I’ve written a number of posts questioning whether Cloud Computing is Green or Energy Efficient but to be a little more helpful, here is a simple test you can do to see if your Cloud Computing delivered applications are yielding energy efficiency gains for you:
- Have you moved some of your applications to a Cloud provider? – if “Yes” go to step 2 (if no, then cloud is not saving you energy)
- Do you know what the energy consumption* of that application was before moving it to the cloud? – if “Yes”, go on to step 3 (if no, then you have no way to tell if your Cloud solution is saving you energy)
- Do you know the energy consumption of your application after it has moved to the Cloud? – if “Yes” subtract 3 from 2 and if the answer is positive then Cloud is saving you energy (if no, then you have no way to tell if your Cloud solution is saving you energy)
*Obviously, the units of energy consumption in steps 2 and 3 need to be the same for this to work. To make sure they are, try contacting your Cloud provider before moving your applications to the Cloud and asking them what their method for measuring energy consumption is. If they tell you (more than likely they won’t) you can match your measurement units in step 2 to theirs.
Unfortunately, as Cloud Computing providers are, as yet, not publishing energy consumption information, for now, this only works as a thought experiment. However with coming regulatory requirements around reporting of energy consumption, Cloud Providers may be forced to reveal this information.

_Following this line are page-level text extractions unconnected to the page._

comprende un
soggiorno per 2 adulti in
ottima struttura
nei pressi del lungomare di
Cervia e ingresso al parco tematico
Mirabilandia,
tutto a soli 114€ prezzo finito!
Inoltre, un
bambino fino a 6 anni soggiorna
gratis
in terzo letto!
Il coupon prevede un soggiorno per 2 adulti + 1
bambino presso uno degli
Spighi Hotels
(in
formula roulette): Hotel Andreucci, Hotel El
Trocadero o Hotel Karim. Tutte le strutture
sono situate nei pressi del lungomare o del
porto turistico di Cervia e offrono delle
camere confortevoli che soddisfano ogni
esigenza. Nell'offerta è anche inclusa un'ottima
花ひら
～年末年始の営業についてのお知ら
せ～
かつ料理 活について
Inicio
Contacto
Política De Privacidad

It is only when Cloud providers detail their energy consumption information that we will be able to say whether Cloud Computing is energy-efficient, or not.
Photo credit kevindooley
Hi Tom, We are developing a public cloud based on OpenStack. We will only be in beta until the Diablo version is available in September. At least in the short term it will be meaningless to publish energy consumption per VM. In an hotel with only a few rooms occupied the energy consumption per occupant is very poor. It will be 2012 before the energy efficiencies take effect. We are also waiting for multi-sled servers like the Dell 5125 (12 servers in 3U) or Tyan FM65-B5511 (18 servers in 4U) become cost effectively available. Cloud computing has the possibility of delivering computing more energy efficiently that current practices but it will take a while before all of the benefits are realiseable.

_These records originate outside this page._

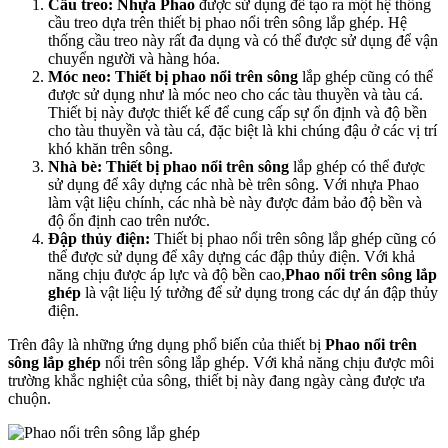
Cầu treo:
Nhựa Phao
được sử dụng để tạo ra một hệ thống
cầu treo dựa trên thiết bị phao nổi trên sông lắp ghép. Hệ
thống cầu treo này rất đa dụng và có thể được sử dụng để vận
chuyển người và hàng hóa.
Móc neo:
Thiết bị phao nổi trên sông
lắp ghép cũng có thể
được sử dụng như là móc neo cho các tàu thuyền và tàu cá.
Thiết bị này được thiết kế để cung cấp sự ổn định và độ bền
cho tàu thuyền và tàu cá, đặc biệt là khi chúng đậu ở các vị trí
khó khăn trên sông.
Nhà bè:
Thiết bị phao nổi trên sông
lắp ghép có thể được
sử dụng để xây dựng các nhà bè trên sông. Với nhựa Phao
làm vật liệu chính, các nhà bè này được đảm bảo độ bền và
độ ổn định cao trên nước.
Đập thủy điện:
Thiết bị phao nổi trên sông lắp ghép cũng có
thể được sử dụng để xây dựng các đập thủy điện. Với khả
năng chịu được áp lực và độ bền cao,
Phao nổi trên sông lắp
ghép
là vật liệu lý tưởng để sử dụng trong các dự án đập thủy
điện.
Trên đây là những ứng dụng phổ biến của thiết bị
Phao nổi trên
sông lắp ghép
nổi trên sông lắp ghép. Với khả năng chịu được môi
trường khắc nghiệt của sông, thiết bị này đang ngày càng được ưa
chuộn.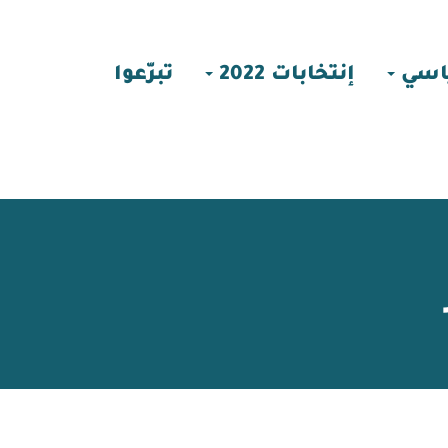
اسي
إنتخابات 2022
تبرّعوا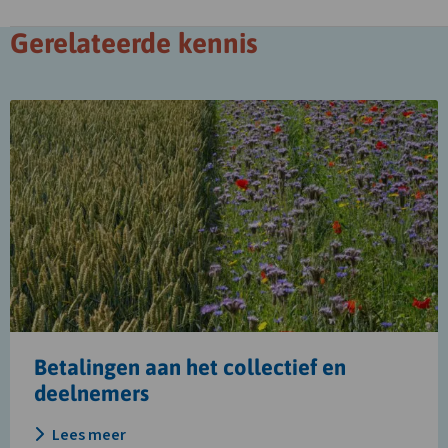
Gerelateerde kennis
Lees
meer
over
Betalingen
aan
het
collectief
en
deelnemers
Betalingen aan het collectief en
deelnemers
Lees meer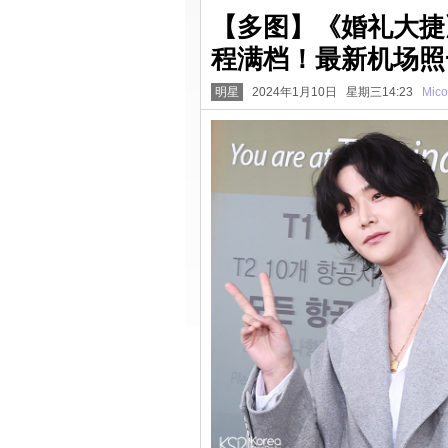
【多图】《婚礼大捷
程满档！最新机场照
明星
2024年1月10日 星期三14:23
Mico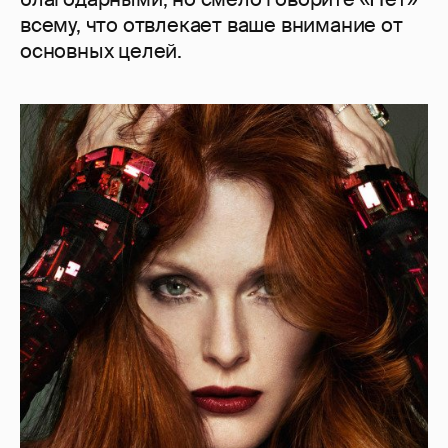
всему, что отвлекает ваше внимание от
основных целей.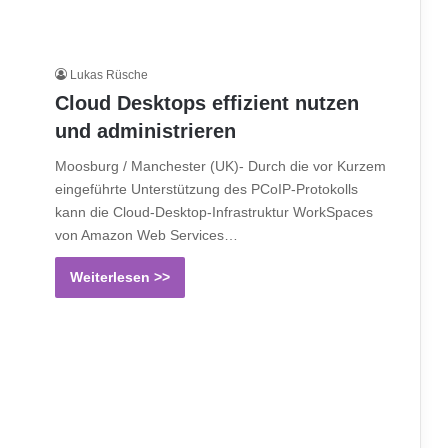
Lukas Rüsche
Cloud Desktops effizient nutzen
und administrieren
Moosburg / Manchester (UK)- Durch die vor Kurzem
eingeführte Unterstützung des PCoIP-Protokolls
kann die Cloud-Desktop-Infrastruktur WorkSpaces
von Amazon Web Services…
Weiterlesen >>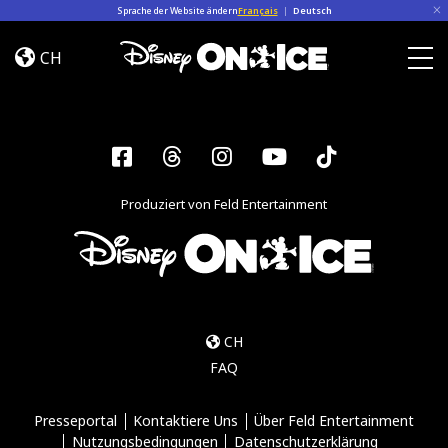
Skip to content
Sprache der Website ändern
Français
|
Deutsch
Frozen
&
CH
Encanto
Togg
Facebook
Threads
Instagram
YouTube
Tiktok
Produziert von Feld Entertainment
CH
FAQ
Presseportal
Kontaktiere Uns
Über Feld Entertainment
Nutzungsbedingungen
Datenschutzerklärung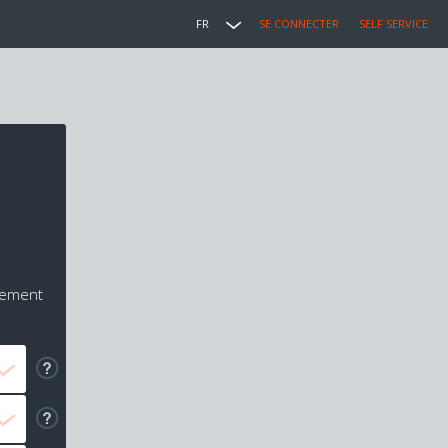
FR
SE CONNECTER
SELF SERVICE
iement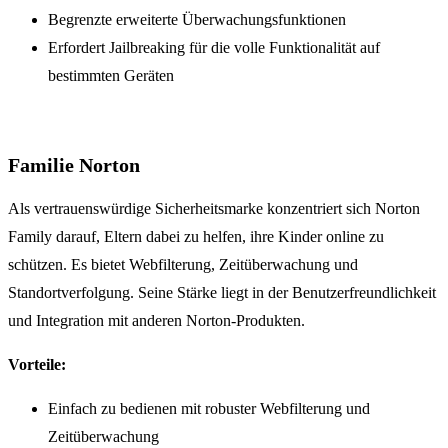
Begrenzte erweiterte Überwachungsfunktionen
Erfordert Jailbreaking für die volle Funktionalität auf
bestimmten Geräten
Familie Norton
Als vertrauenswürdige Sicherheitsmarke konzentriert sich Norton
Family darauf, Eltern dabei zu helfen, ihre Kinder online zu
schützen. Es bietet Webfilterung, Zeitüberwachung und
Standortverfolgung. Seine Stärke liegt in der Benutzerfreundlichkeit
und Integration mit anderen Norton-Produkten.
Vorteile:
Einfach zu bedienen mit robuster Webfilterung und
Zeitüberwachung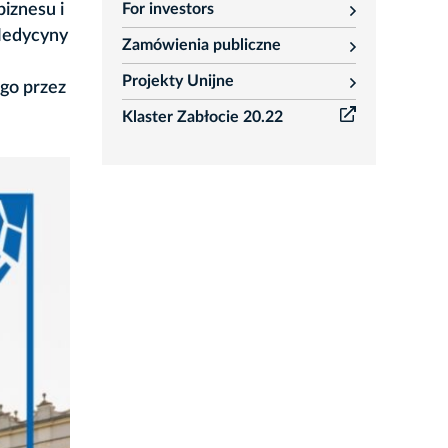
For investors
iznesu i
rozwiń
 Medycyny
Zamówienia publiczne
rozwiń
Projekty Unijne
go przez
rozwiń
Klaster Zabłocie 20.22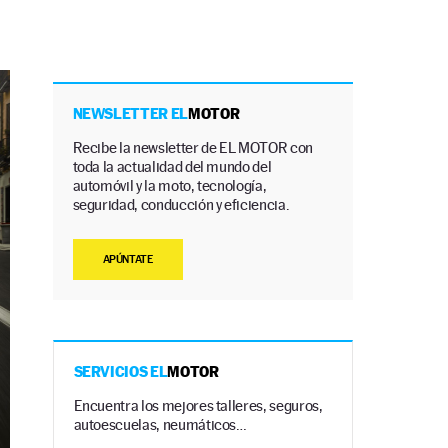
NEWSLETTER EL
MOTOR
Recibe la newsletter de EL MOTOR con
toda la actualidad del mundo del
automóvil y la moto, tecnología,
seguridad, conducción y eficiencia.
APÚNTATE
SERVICIOS EL
MOTOR
Encuentra los mejores talleres, seguros,
autoescuelas, neumáticos…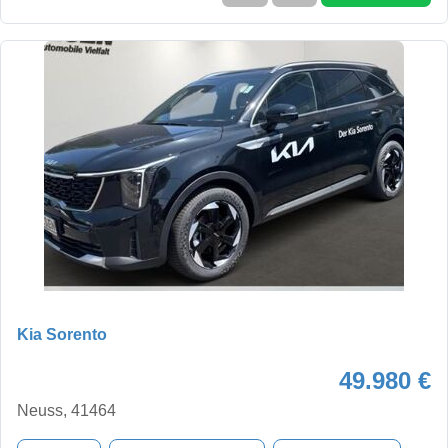
Kia Sorento
49.980 €
Neuss, 41464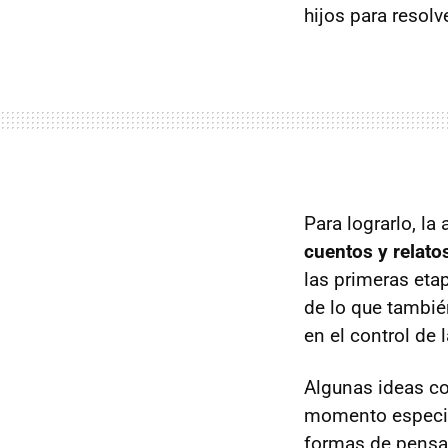
hijos para resol
Para lograrlo, la
cuentos y relatos
las primeras etap
de lo que tambié
en el control de l
Algunas ideas co
momento especial 
formas de pensam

However, I don’t think that Cloud will reduce compute energy consumption overall. We’ll get a lot more compute for a little more Watts.
Amelia @ IT Management says
Great post, Tom. A good reminder for businesses to operations efficiency with energy efficiency.
My take on this: Cloud computing is very promising with its capacity to enable platforms to provide user convenience while benefiting companies financially. It is, however, bound for the bumpy road with SaaS and security requirement issues becoming imminent.